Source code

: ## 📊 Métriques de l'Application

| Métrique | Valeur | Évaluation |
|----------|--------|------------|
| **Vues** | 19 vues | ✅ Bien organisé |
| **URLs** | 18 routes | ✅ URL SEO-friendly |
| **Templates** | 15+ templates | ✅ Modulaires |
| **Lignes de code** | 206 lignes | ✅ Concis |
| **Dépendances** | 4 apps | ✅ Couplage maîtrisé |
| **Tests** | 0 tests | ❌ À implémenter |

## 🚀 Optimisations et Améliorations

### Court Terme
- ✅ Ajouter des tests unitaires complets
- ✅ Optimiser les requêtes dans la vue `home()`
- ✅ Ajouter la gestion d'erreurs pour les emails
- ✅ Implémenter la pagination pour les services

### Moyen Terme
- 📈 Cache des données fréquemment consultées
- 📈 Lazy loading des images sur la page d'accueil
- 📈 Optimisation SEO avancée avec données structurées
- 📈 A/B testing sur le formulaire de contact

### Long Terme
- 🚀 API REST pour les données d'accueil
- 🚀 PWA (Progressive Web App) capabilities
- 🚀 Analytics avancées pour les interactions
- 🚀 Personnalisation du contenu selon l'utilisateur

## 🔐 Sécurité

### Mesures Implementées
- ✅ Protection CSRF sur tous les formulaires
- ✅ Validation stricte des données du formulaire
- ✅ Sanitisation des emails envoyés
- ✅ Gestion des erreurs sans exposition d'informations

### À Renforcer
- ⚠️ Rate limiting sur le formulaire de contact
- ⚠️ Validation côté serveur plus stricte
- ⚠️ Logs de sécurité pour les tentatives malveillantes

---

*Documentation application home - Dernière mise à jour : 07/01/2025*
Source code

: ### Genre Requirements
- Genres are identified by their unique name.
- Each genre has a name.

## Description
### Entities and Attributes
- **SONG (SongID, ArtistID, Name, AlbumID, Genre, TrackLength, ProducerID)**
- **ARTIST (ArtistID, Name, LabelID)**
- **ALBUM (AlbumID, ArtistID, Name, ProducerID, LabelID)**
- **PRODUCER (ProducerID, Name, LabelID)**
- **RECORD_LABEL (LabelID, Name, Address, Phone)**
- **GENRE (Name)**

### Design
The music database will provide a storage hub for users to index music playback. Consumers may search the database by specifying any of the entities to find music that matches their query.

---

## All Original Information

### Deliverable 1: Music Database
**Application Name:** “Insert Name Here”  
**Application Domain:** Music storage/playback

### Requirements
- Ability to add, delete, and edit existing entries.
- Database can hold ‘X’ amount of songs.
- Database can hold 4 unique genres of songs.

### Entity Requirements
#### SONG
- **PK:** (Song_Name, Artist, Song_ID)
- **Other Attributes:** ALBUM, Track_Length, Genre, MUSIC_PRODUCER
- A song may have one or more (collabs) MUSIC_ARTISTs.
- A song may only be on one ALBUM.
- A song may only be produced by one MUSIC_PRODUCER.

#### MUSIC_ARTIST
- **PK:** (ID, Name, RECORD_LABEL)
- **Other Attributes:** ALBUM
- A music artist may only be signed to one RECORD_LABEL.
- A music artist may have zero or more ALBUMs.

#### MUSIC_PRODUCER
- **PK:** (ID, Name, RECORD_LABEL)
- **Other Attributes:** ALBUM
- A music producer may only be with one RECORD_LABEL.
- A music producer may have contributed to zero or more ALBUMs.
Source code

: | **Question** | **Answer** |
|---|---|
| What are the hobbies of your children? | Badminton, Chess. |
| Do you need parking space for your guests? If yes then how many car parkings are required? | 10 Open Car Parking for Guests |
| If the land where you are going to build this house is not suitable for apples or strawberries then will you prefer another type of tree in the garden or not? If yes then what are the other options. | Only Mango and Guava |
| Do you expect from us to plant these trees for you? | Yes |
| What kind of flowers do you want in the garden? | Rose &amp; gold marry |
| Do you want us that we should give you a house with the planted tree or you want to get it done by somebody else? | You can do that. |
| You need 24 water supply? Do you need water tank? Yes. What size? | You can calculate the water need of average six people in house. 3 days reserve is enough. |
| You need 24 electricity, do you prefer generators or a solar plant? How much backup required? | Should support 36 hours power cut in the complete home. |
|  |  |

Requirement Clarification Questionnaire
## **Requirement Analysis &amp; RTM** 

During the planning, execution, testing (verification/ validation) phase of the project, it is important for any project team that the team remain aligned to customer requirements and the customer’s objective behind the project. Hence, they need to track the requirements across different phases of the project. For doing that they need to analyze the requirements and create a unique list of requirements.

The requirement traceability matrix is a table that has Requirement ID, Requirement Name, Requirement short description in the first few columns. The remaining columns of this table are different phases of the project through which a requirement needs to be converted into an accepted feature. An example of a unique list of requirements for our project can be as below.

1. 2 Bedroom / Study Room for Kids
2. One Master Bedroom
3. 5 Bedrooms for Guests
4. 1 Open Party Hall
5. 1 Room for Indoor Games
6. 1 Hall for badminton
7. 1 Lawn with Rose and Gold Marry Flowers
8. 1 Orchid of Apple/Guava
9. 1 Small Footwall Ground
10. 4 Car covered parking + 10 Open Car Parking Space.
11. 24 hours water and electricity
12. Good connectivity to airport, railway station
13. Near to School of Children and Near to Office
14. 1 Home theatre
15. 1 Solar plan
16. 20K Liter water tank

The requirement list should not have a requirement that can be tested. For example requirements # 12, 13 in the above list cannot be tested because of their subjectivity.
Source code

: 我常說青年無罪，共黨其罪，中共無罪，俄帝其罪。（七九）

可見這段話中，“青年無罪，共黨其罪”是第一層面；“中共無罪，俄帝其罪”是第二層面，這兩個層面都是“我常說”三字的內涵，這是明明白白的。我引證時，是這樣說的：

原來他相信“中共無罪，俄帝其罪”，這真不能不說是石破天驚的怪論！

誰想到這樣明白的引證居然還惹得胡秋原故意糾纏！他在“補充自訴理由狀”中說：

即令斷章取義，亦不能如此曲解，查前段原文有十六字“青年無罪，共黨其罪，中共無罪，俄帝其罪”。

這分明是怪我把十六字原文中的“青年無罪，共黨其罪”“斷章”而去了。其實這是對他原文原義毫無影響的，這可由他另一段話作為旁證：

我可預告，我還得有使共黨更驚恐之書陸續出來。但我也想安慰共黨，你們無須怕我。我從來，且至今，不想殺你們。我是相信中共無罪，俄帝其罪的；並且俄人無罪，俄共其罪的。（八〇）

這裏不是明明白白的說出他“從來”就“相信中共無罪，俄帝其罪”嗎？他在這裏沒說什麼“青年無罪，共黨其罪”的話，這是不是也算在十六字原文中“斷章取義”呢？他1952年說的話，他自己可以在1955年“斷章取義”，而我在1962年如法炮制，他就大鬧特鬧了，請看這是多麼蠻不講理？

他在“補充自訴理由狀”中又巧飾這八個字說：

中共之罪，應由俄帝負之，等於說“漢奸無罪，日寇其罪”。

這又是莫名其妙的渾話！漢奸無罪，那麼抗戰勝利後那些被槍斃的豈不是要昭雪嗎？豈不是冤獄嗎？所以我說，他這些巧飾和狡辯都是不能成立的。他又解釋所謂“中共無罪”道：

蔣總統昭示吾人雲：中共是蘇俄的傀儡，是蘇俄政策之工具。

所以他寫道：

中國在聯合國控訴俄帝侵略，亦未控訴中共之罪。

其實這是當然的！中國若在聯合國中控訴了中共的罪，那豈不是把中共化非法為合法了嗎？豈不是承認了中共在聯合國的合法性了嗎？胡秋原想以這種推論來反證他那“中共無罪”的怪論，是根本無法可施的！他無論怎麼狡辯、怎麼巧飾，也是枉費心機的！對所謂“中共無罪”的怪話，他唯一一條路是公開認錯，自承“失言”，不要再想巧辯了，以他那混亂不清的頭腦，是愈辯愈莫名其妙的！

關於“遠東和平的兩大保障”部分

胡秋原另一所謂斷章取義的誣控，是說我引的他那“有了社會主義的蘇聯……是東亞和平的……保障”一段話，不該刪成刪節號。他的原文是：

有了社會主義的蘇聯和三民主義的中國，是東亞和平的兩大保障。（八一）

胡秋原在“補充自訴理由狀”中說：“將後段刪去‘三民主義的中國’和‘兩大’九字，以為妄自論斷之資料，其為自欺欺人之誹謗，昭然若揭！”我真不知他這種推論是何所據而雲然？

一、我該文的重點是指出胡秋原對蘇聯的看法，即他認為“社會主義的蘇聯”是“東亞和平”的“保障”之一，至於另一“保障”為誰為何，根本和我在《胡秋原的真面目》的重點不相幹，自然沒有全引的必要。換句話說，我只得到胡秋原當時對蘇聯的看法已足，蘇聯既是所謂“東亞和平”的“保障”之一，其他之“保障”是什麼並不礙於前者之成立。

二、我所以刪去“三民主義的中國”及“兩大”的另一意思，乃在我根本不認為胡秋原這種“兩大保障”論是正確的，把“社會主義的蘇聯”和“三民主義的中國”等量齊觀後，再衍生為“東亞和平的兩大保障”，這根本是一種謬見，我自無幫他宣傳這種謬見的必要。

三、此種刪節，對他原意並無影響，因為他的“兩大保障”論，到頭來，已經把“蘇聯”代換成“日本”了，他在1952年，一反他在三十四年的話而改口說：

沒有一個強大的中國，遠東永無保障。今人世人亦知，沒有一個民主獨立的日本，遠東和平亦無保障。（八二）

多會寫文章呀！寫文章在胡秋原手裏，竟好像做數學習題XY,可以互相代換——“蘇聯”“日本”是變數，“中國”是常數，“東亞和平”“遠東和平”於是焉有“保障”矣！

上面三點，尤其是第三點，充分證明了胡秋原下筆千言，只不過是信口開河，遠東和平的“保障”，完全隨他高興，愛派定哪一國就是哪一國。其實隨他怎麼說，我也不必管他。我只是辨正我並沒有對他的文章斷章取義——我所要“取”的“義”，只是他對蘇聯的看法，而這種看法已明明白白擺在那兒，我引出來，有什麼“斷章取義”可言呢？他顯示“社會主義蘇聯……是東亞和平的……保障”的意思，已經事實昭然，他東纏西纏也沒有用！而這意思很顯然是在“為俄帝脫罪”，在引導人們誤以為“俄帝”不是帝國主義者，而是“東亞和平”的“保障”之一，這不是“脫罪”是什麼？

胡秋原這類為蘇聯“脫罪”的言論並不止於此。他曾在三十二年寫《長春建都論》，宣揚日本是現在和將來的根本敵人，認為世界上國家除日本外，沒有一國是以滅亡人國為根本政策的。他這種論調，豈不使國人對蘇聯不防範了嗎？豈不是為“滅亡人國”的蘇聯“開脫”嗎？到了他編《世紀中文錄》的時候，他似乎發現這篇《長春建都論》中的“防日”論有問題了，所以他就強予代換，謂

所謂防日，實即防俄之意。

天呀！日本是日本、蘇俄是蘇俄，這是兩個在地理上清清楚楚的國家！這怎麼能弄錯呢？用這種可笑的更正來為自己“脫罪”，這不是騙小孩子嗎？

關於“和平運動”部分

::::::

What you are asked to do:
Within the listing above, locate the line containing "### Genre Requirements" and the line containing "gold marry |". Reproduce those two lines and all lines between them exactly, with nothing added.

Task solution:
: ### Genre Requirements
- Genres are identified by their unique name.
- Each genre has a name.

## Description
### Entities and Attributes
- **SONG (SongID, ArtistID, Name, AlbumID, Genre, TrackLength, ProducerID)**
- **ARTIST (ArtistID, Name, LabelID)**
- **ALBUM (AlbumID, ArtistID, Name, ProducerID, LabelID)**
- **PRODUCER (ProducerID, Name, LabelID)**
- **RECORD_LABEL (LabelID, Name, Address, Phone)**
- **GENRE (Name)**

### Design
The music database will provide a storage hub for users to index music playback. Consumers may search the database by specifying any of the entities to find music that matches their query.

---

## All Original Information

### Deliverable 1: Music Database
**Application Name:** “Insert Name Here”  
**Application Domain:** Music storage/playback

### Requirements
- Ability to add, delete, and edit existing entries.
- Database can hold ‘X’ amount of songs.
- Database can hold 4 unique genres of songs.

### Entity Requirements
#### SONG
- **PK:** (Song_Name, Artist, Song_ID)
- **Other Attributes:** ALBUM, Track_Length, Genre, MUSIC_PRODUCER
- A song may have one or more (collabs) MUSIC_ARTISTs.
- A song may only be on one ALBUM.
- A song may only be produced by one MUSIC_PRODUCER.

#### MUSIC_ARTIST
- **PK:** (ID, Name, RECORD_LABEL)
- **Other Attributes:** ALBUM
- A music artist may only be signed to one RECORD_LABEL.
- A music artist may have zero or more ALBUMs.

#### MUSIC_PRODUCER
- **PK:** (ID, Name, RECORD_LABEL)
- **Other Attributes:** ALBUM
- A music producer may only be with one RECORD_LABEL.
- A music producer may have contributed to zero or more ALBUMs.
Source code

: | **Question** | **Answer** |
|---|---|
| What are the hobbies of your children? | Badminton, Chess. |
| Do you need parking space for your guests? If yes then how many car parkings are required? | 10 Open Car Parking for Guests |
| If the land where you are going to build this house is not suitable for apples or strawberries then will you prefer another type of tree in the garden or not? If yes then what are the other options. | Only Mango and Guava |
| Do you expect from us to plant these trees for you? | Yes |
| What kind of flowers do you want in the garden? | Rose &amp; gold marry |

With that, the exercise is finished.